■ What needs to be done
Every entry should be given again exactly, with nothing dropped.

++++

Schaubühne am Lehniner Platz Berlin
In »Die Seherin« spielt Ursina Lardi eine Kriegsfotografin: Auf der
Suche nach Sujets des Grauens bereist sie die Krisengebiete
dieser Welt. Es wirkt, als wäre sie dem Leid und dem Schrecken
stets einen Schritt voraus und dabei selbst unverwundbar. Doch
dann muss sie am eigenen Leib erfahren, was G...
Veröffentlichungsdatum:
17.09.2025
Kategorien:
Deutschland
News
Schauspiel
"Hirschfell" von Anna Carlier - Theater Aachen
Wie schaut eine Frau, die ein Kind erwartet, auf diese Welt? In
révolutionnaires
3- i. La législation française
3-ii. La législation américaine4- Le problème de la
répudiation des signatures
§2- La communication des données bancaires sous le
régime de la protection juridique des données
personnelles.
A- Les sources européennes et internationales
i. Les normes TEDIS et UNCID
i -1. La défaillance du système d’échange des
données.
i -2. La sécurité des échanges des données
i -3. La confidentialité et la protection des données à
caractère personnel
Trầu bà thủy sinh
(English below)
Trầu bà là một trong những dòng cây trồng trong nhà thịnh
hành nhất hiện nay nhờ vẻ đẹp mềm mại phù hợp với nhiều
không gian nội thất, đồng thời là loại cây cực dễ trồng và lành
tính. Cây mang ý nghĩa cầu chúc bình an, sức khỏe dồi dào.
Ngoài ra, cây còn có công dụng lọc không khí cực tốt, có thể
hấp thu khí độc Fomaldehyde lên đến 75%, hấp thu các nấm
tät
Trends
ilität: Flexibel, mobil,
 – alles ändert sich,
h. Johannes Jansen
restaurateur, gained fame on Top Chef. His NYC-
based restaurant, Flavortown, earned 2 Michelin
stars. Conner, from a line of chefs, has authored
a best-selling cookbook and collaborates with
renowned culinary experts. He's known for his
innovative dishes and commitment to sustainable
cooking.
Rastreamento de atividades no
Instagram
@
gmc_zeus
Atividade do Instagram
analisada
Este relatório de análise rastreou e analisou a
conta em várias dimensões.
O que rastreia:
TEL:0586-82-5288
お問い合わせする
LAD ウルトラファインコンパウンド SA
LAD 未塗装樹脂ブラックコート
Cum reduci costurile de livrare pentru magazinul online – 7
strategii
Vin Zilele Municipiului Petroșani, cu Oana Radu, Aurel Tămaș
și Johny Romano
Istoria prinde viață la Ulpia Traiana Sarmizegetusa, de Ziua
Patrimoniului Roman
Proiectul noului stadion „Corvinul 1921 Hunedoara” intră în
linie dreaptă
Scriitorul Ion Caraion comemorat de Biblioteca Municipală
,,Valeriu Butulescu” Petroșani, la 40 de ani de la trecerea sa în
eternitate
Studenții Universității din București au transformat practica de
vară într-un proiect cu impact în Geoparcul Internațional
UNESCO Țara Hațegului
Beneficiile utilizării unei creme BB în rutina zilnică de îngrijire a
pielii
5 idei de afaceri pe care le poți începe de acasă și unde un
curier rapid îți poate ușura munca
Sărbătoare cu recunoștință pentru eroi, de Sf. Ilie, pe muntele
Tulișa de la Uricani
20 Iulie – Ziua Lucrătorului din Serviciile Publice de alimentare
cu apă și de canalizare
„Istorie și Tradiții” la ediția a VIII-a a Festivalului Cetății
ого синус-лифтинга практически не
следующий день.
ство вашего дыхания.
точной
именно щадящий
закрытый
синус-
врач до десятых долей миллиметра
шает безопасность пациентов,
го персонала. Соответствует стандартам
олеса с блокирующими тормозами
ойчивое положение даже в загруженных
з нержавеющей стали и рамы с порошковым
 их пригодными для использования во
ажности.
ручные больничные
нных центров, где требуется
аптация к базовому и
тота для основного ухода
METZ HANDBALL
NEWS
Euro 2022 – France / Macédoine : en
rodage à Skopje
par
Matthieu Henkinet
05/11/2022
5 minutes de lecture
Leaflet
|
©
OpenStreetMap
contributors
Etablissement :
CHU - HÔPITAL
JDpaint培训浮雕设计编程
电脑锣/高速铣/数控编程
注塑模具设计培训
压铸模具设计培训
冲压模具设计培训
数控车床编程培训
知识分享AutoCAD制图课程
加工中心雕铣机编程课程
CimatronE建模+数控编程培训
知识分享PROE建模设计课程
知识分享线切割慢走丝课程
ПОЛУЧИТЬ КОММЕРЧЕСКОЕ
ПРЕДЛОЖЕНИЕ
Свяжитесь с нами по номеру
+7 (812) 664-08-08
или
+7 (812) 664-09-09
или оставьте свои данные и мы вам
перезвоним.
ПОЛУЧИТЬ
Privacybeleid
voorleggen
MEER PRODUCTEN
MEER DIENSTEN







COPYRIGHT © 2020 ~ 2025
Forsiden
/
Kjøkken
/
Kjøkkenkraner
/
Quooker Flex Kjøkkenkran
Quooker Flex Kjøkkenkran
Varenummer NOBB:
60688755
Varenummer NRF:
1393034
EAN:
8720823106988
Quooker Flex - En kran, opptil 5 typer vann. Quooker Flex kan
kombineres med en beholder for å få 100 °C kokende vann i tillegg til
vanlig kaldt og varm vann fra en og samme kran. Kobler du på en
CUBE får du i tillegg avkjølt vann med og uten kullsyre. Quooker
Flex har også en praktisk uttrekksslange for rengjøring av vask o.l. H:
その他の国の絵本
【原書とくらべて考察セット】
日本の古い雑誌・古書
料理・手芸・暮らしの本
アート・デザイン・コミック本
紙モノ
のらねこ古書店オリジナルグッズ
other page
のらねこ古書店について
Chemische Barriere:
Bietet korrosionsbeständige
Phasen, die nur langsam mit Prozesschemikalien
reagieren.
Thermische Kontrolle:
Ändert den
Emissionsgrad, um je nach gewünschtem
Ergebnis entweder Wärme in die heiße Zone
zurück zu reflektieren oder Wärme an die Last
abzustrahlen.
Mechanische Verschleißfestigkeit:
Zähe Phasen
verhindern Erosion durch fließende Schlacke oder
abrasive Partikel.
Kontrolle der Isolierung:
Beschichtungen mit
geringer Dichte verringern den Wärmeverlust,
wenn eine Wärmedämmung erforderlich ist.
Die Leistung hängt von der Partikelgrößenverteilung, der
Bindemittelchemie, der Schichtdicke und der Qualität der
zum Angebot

++++

■ Written solution
Schaubühne am Lehniner Platz Berlin
In »Die Seherin« spielt Ursina Lardi eine Kriegsfotografin: Auf der
Suche nach Sujets des Grauens bereist sie die Krisengebiete
dieser Welt. Es wirkt, als wäre sie dem Leid und dem Schrecken
stets einen Schritt voraus und dabei selbst unverwundbar. Doch
dann muss sie am eigenen Leib erfahren, was G...
Veröffentlichungsdatum:
17.09.2025
Kategorien:
Deutschland
News
Schauspiel
"Hirschfell" von Anna Carlier - Theater Aachen
Wie schaut eine Frau, die ein Kind erwartet, auf diese Welt? In
révolutionnaires
3- i. La législation française
3-ii. La législation américaine4- Le problème de la
répudiation des signatures
§2- La communication des données bancaires sous le
régime de la protection juridique des données
personnelles.
A- Les sources européennes et internationales
i. Les normes TEDIS et UNCID
i -1. La défaillance du système d’échange des
données.
i -2. La sécurité des échanges des données
i -3. La confidentialité et la protection des données à
caractère personnel
Trầu bà thủy sinh
(English below)
Trầu bà là một trong những dòng cây trồng trong nhà thịnh
hành nhất hiện nay nhờ vẻ đẹp mềm mại phù hợp với nhiều
không gian nội thất, đồng thời là loại cây cực dễ trồng và lành
tính. Cây mang ý nghĩa cầu chúc bình an, sức khỏe dồi dào.
Ngoài ra, cây còn có công dụng lọc không khí cực tốt, có thể
hấp thu khí độc Fomaldehyde lên đến 75%, hấp thu các nấm
tät
Trends
ilität: Flexibel, mobil,
 – alles ändert sich,
h. Johannes Jansen
restaurateur, gained fame on Top Chef. His NYC-
based restaurant, Flavortown, earned 2 Michelin
stars. Conner, from a line of chefs, has authored
a best-selling cookbook and collaborates with
renowned culinary experts. He's known for his
innovative dishes and commitment to sustainable
cooking.
Rastreamento de atividades no
Instagram
@
gmc_zeus
Atividade do Instagram
analisada
Este relatório de análise rastreou e analisou a
conta em várias dimensões.
O que rastreia:
TEL:0586-82-5288
お問い合わせする
LAD ウルトラファインコンパウンド SA
LAD 未塗装樹脂ブラックコート
Cum reduci costurile de livrare pentru magazinul online – 7
strategii
Vin Zilele Municipiului Petroșani, cu Oana Radu, Aurel Tămaș
și Johny Romano
Istoria prinde viață la Ulpia Traiana Sarmizegetusa, de Ziua
Patrimoniului Roman
Proiectul noului stadion „Corvinul 1921 Hunedoara” intră în
linie dreaptă
Scriitorul Ion Caraion comemorat de Biblioteca Municipală
,,Valeriu Butulescu” Petroșani, la 40 de ani de la trecerea sa în
eternitate
Studenții Universității din București au transformat practica de
vară într-un proiect cu impact în Geoparcul Internațional
UNESCO Țara Hațegului
Beneficiile utilizării unei creme BB în rutina zilnică de îngrijire a
pielii
5 idei de afaceri pe care le poți începe de acasă și unde un
curier rapid îți poate ușura munca
Sărbătoare cu recunoștință pentru eroi, de Sf. Ilie, pe muntele
Tulișa de la Uricani
20 Iulie – Ziua Lucrătorului din Serviciile Publice de alimentare
cu apă și de canalizare
„Istorie și Tradiții” la ediția a VIII-a a Festivalului Cetății
ого синус-лифтинга практически не
следующий день.
ство вашего дыхания.
точной
именно щадящий
закрытый
синус-
врач до десятых долей миллиметра
шает безопасность пациентов,
го персонала. Соответствует стандартам
олеса с блокирующими тормозами
ойчивое положение даже в загруженных
з нержавеющей стали и рамы с порошковым
 их пригодными для использования во
ажности.
ручные больничные
нных центров, где требуется
аптация к базовому и
тота для основного ухода
METZ HANDBALL
NEWS
Euro 2022 – France / Macédoine : en
rodage à Skopje
par
Matthieu Henkinet
05/11/2022
5 minutes de lecture
Leaflet
|
©
OpenStreetMap
contributors
Etablissement :
CHU - HÔPITAL
JDpaint培训浮雕设计编程
电脑锣/高速铣/数控编程
注塑模具设计培训
压铸模具设计培训
冲压模具设计培训
数控车床编程培训
知识分享AutoCAD制图课程
加工中心雕铣机编程课程
CimatronE建模+数控编程培训
知识分享PROE建模设计课程
知识分享线切割慢走丝课程
ПОЛУЧИТЬ КОММЕРЧЕСКОЕ
ПРЕДЛОЖЕНИЕ
Свяжитесь с нами по номеру
+7 (812) 664-08-08
или
+7 (812) 664-09-09
или оставьте свои данные и мы вам
перезвоним.
ПОЛУЧИТЬ
Privacybeleid
voorleggen
MEER PRODUCTEN
MEER DIENSTEN







COPYRIGHT © 2020 ~ 2025
Forsiden
/
Kjøkken
/
Kjøkkenkraner
/
Quooker Flex Kjøkkenkran
Quooker Flex Kjøkkenkran
Varenummer NOBB:
60688755
Varenummer NRF:
1393034
EAN:
8720823106988
Quooker Flex - En kran, opptil 5 typer vann. Quooker Flex kan
kombineres med en beholder for å få 100 °C kokende vann i tillegg til
vanlig kaldt og varm vann fra en og samme kran. Kobler du på en
CUBE får du i tillegg avkjølt vann med og uten kullsyre. Quooker
Flex har også en praktisk uttrekksslange for rengjøring av vask o.l. H:
その他の国の絵本
【原書とくらべて考察セット】
日本の古い雑誌・古書
料理・手芸・暮らしの本
アート・デザイン・コミック本
紙モノ
のらねこ古書店オリジナルグッズ
other page
のらねこ古書店について
Chemische Barriere:
Bietet korrosionsbeständige
Phasen, die nur langsam mit Prozesschemikalien
reagieren.
Thermische Kontrolle:
Ändert den
Emissionsgrad, um je nach gewünschtem
Ergebnis entweder Wärme in die heiße Zone
zurück zu reflektieren oder Wärme an die Last
abzustrahlen.
Mechanische Verschleißfestigkeit:
Zähe Phasen
verhindern Erosion durch fließende Schlacke oder
abrasive Partikel.
Kontrolle der Isolierung:
Beschichtungen mit
geringer Dichte verringern den Wärmeverlust,
wenn eine Wärmedämmung erforderlich ist.
Die Leistung hängt von der Partikelgrößenverteilung, der
Bindemittelchemie, der Schichtdicke und der Qualität der
zum Angebot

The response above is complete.